Lord Monson has been disappointed on several occasions as the case has dragged on for nine years, with the alleged suspects out on bail and still serving in the police force.
“Many told me I was wasting my time, taking on the Kenyan police in their own country. It has taken a heavy toll on my health and it has cost me tens of thousands,” he lamented in an interview with an international publication.
“But I was not about to give up and see the men who did this to Alexander walk away,” he further remarked.
Alexander, the son of the 12th Baron Monson, and heir to a family estate in Lincolnshire, in eastern England, had moved to Kenya to live with his mother Hilary Monson in 2008.
Lord Monson expected support from Kenya’s Independent Policing Oversight Authority(IPOA) as investigating his son’s murder was among the first cases ever taken on by the authority when it was set up ten years ago.

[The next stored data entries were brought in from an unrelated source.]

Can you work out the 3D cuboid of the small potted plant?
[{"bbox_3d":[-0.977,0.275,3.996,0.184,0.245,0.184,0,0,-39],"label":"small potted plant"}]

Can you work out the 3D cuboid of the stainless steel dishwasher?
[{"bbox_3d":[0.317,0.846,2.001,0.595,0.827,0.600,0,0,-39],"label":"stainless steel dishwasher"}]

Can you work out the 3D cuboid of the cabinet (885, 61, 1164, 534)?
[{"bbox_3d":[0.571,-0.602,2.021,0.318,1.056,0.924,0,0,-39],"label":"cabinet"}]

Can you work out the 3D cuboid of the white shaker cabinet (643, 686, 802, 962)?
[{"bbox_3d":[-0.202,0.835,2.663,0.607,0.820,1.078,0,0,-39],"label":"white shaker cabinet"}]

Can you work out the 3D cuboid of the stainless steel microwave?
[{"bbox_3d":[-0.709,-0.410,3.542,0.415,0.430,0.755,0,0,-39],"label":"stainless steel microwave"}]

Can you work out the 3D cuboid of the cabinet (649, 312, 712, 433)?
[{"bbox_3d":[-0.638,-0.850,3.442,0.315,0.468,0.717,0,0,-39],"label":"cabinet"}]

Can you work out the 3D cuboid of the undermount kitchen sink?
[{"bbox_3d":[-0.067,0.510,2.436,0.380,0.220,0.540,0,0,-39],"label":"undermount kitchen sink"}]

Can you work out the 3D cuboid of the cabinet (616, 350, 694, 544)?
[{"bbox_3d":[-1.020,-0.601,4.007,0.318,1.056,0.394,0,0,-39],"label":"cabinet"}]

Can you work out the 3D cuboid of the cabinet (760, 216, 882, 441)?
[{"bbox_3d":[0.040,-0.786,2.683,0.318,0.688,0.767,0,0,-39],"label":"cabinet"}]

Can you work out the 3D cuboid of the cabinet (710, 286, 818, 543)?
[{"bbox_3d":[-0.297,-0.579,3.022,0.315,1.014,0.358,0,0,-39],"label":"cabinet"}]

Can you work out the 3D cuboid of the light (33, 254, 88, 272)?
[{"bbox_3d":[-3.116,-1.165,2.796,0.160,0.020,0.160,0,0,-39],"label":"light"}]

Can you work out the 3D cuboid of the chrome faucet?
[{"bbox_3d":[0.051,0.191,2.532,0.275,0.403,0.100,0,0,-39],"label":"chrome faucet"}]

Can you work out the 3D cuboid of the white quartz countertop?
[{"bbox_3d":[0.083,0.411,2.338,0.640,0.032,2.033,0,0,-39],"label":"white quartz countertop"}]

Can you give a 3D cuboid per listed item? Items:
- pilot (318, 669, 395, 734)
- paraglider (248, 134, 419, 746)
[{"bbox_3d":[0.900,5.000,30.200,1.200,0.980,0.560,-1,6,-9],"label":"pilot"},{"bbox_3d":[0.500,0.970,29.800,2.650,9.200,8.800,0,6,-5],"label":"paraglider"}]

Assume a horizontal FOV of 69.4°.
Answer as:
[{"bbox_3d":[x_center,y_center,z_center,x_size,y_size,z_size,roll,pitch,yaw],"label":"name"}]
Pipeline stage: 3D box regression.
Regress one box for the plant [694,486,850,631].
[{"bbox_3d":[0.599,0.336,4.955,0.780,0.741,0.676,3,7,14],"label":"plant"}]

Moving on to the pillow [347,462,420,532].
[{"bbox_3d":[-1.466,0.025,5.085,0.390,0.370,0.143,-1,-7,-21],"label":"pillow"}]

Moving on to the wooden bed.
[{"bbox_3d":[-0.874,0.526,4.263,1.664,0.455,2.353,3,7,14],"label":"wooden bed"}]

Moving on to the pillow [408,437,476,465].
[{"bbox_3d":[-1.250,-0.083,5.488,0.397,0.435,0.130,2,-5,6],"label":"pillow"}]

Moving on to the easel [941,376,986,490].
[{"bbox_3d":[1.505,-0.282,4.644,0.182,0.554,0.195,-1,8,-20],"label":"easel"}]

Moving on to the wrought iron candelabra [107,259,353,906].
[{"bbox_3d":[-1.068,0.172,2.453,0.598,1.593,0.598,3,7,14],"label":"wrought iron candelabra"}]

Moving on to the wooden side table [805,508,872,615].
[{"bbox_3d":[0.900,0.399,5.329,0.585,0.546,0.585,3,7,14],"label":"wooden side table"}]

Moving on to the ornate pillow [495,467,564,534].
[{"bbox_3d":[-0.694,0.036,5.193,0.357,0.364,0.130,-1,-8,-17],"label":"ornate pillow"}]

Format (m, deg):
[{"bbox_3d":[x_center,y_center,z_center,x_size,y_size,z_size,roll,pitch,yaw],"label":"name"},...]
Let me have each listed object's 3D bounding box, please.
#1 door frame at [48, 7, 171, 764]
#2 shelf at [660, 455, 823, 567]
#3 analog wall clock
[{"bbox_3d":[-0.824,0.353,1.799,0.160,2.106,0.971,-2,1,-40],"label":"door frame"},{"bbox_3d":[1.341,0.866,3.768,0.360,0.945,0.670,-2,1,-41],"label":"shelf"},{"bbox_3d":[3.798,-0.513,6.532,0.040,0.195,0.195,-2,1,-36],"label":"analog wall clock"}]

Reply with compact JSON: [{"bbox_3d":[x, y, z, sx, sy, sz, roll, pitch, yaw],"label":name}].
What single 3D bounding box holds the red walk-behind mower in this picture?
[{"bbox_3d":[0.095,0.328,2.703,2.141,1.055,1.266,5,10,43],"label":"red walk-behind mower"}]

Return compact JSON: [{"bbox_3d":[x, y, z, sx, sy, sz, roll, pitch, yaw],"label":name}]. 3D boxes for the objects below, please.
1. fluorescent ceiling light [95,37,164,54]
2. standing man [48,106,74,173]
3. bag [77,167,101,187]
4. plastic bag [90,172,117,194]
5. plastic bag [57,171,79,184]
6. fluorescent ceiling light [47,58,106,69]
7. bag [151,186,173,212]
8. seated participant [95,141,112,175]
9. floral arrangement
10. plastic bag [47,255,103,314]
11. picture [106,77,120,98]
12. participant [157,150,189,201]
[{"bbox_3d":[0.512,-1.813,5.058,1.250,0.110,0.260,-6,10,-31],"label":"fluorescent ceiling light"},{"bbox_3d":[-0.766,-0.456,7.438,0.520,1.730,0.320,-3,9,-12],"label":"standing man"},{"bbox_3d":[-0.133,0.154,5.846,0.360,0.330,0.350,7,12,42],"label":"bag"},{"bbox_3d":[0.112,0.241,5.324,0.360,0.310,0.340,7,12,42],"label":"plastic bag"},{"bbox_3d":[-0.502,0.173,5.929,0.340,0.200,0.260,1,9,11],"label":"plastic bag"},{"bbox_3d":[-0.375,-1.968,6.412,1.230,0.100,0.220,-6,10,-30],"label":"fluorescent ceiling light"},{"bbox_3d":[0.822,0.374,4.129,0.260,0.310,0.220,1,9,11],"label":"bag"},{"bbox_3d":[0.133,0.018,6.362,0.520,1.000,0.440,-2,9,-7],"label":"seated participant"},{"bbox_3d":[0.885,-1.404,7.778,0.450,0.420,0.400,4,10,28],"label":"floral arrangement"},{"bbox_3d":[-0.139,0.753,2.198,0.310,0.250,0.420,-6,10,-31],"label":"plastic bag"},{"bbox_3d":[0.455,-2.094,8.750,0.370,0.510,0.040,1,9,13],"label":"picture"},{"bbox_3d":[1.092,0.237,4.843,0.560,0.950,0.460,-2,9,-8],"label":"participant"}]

He blames Kenya’s justice system, for derailing the case that has caused him sleepless nights and awaits the verdict to hear who was responsible for the gruesome murder of his son.
The case will be presided over by Justice Eric Ogola and the verdict is set to be read on Monday, November 15 at the Mombasa High Court.
The four, Naftali Chege, Charles Wangombe Munyiri, Baraka Bulima and John Pamba, were accused of killing the British man.